The need for a programme or project may be perceived as an obvious outcome of this process but a spending proposal should never be taken forward without confirming why it is required in relationship to:
- the policies it supports
- the other programmes and projects within a strategic portfolio (the totality of an organisation’s investment (or segment thereof) on changes required to achieve its strategic objectives)
- the other projects within a programme
- impact upon other organisational policies and programmes
A strategic review, in the form of a gateway review, should occur if the response to any of these points is unclear. To understand why, genuine commitment must exist, and all parties that represent the business, supplier and users interests must be absolutely clear about why a programme and project is needed; what it is designed to deliver; how the outputs, capabilities, outcomes and benefits are to be achieved; and a clear definition and delineation of roles and accountabilities.

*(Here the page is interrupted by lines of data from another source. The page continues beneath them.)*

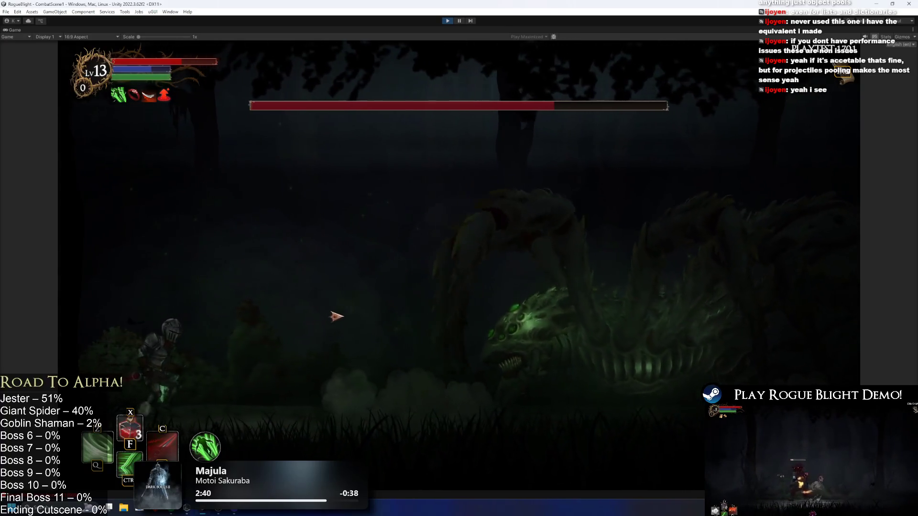
- Hit the boss with the Z ring, C red slash and Space green slash skills, then pause
key("z")
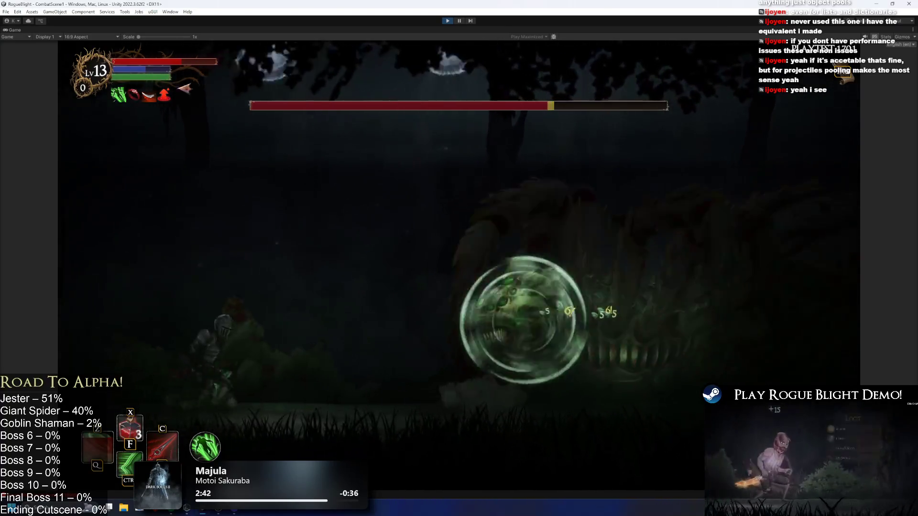
key("d")
key("a")
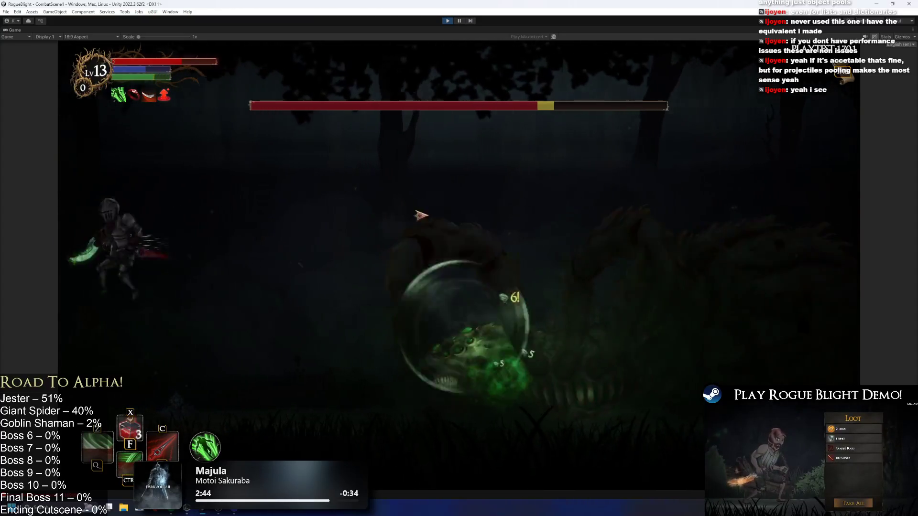
key("c")
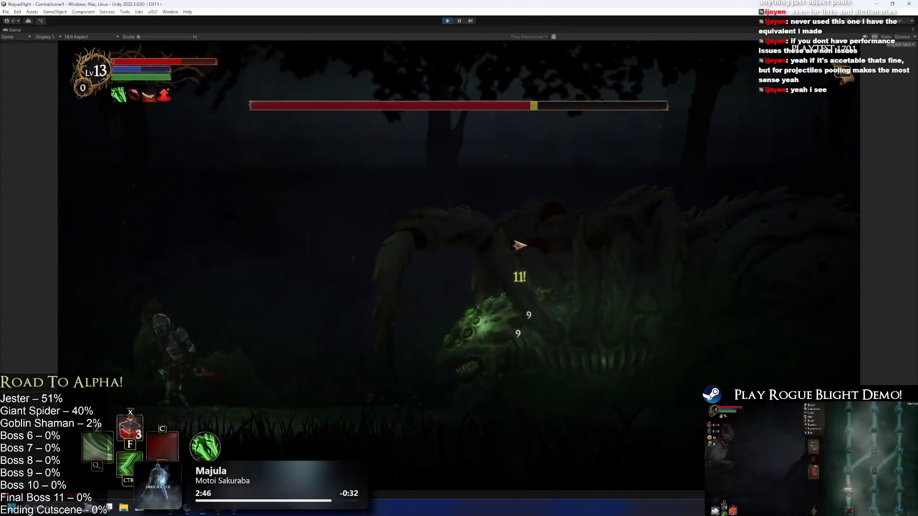
key("d")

Effective portfolio management within an organisation should demonstrate that the spending proposal provides business synergy and strategic fit and is predicated upon a robust and evidence based case for change. This includes the rationale of ‘why’ intervention is required, as well as a clear definition of outcomes and the potential scope for what is to be achieved. Historically across the globe, the success of programmes and projects has been gauged by the extent to which implementation was completed on time, within budget and the delivery of agreed outputs, capabilities, outcomes and/or benefits. Unfortunately organisations ubiquitously struggle to demonstrate a return on their investment in change.
In 2017, it was reported in the Project Management Institute (PMI)’s Pulse of the Profession report that “organisations are wasting an average of $97 million for every $1 billion invested, due to poor programme and project management performance”. True success, therefore, is only possible if the programme and project was the right initiative to implement in the first place by actually contributing to the organisation’s strategic objectives.
In summary, the What an organisation does can change with the times, but the Why an organisation does never changes. The implementation of programmes and projects should adapt to a changing business environment but explaining the why behind change demonstrates the value of change. The reality is, most businesses today make investment decisions based on a set of incomplete or worse, completely flawed assumptions about what's driving their business. Just as important is whether or not the change initiatives are the right ones and whether the potential return on investment is achieved.
There are those who decide to initiate business change through programmes and projects to achieve the desired result and there are those who start from somewhere very different. Though both courses of action may yield similar short-term results, it is what organisations cannot see that makes long-term success more predictable for only one. The one that understands why programmes and projects need to fit by design and not by default. The pathway to purpose can be achieved by following the Golden Circle framework, upon which organisations can be built, transformational change can be led, and people can be inspired. And it all starts with ... Why?